Three of the nation's intelligence agencies received subpoenas in May explicitly naming three top Obama administration officials: Former national security adviser Susan Rice, Brennan and Power. Records were requested for Ben Rhodes, then-President Barack Obama's adviser, but the documents were not the subject of a subpoena.
A spokesperson for Power had no comment on the number or timing of her requests. But in a previous statement, her lawyer David Pressman emphasized that, "While serving as our Permanent Representative to the United Nations, Ambassador Power was also a member of the National Security Council responsible for advising the President on the full-range of threats confronting the United States. Any insinuation that Ambassador Power was involved in leaking classified information is absolutely false."
During congressional testimony since the unmasking controversy began, National Security Agency Director Adm. Mike Rogers has explained that unmasking is handled by the intelligence community in an independent review.
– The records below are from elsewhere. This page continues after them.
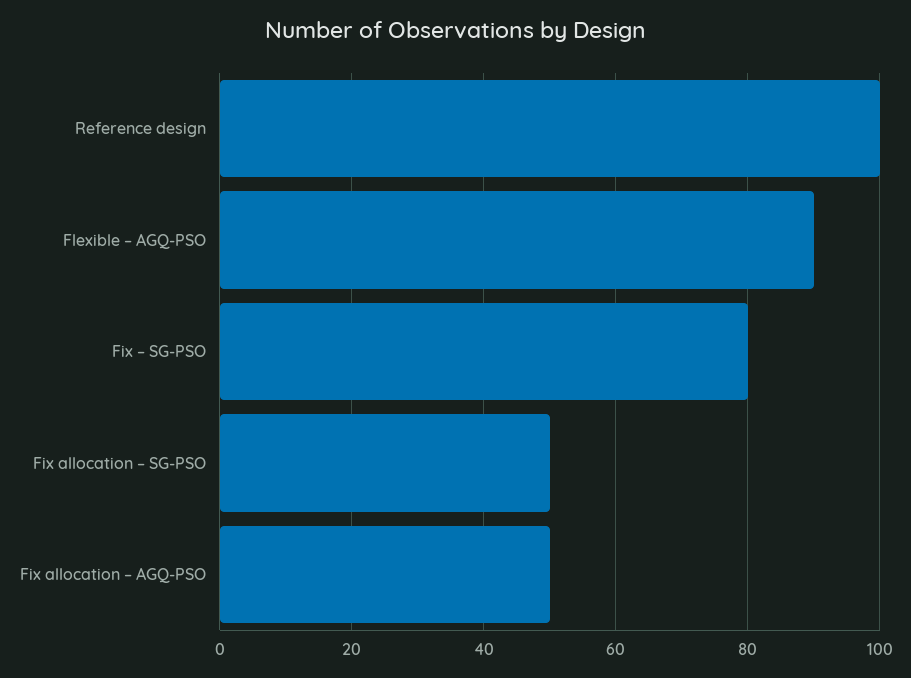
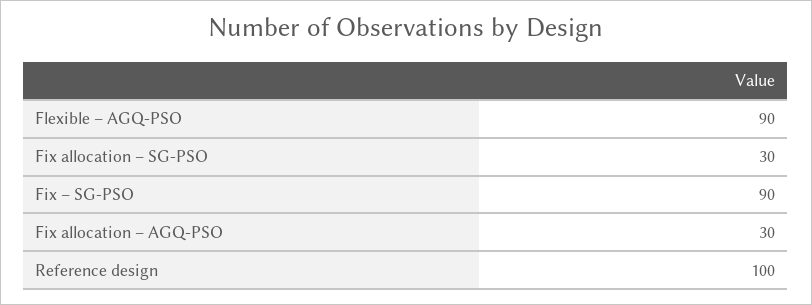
  {
    "Reference design": 100,
    "Flexible – AGQ‐PSO": 90,
-   "Fix – SG‐PSO": 80,
+   "Fix – SG‐PSO": 90,
-   "Fix allocation – SG‐PSO": 50,
+   "Fix allocation – SG‐PSO": 30,
-   "Fix allocation – AGQ‐PSO": 50
+   "Fix allocation – AGQ‐PSO": 30
  }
"We [the NSA] apply two criteria in response to their request: number one, you must make the request in writing. Number two, the request must be made on the basis of your official duties, not the fact that you just find this report really interesting and you're just curious,” he said in June. “It has to tie to your job and finally, I said two but there's a third criteria, and is the basis of the request must be that you need this identity to understand the intelligence you're reading."
Previous U.N. ambassadors have made unmasking requests, but Fox News was told they number in the low double digits.
Power has agreed to meet with the Senate and House intelligence committees as part of the Russia probe. She is expected before the House committee in a private, classified session in October.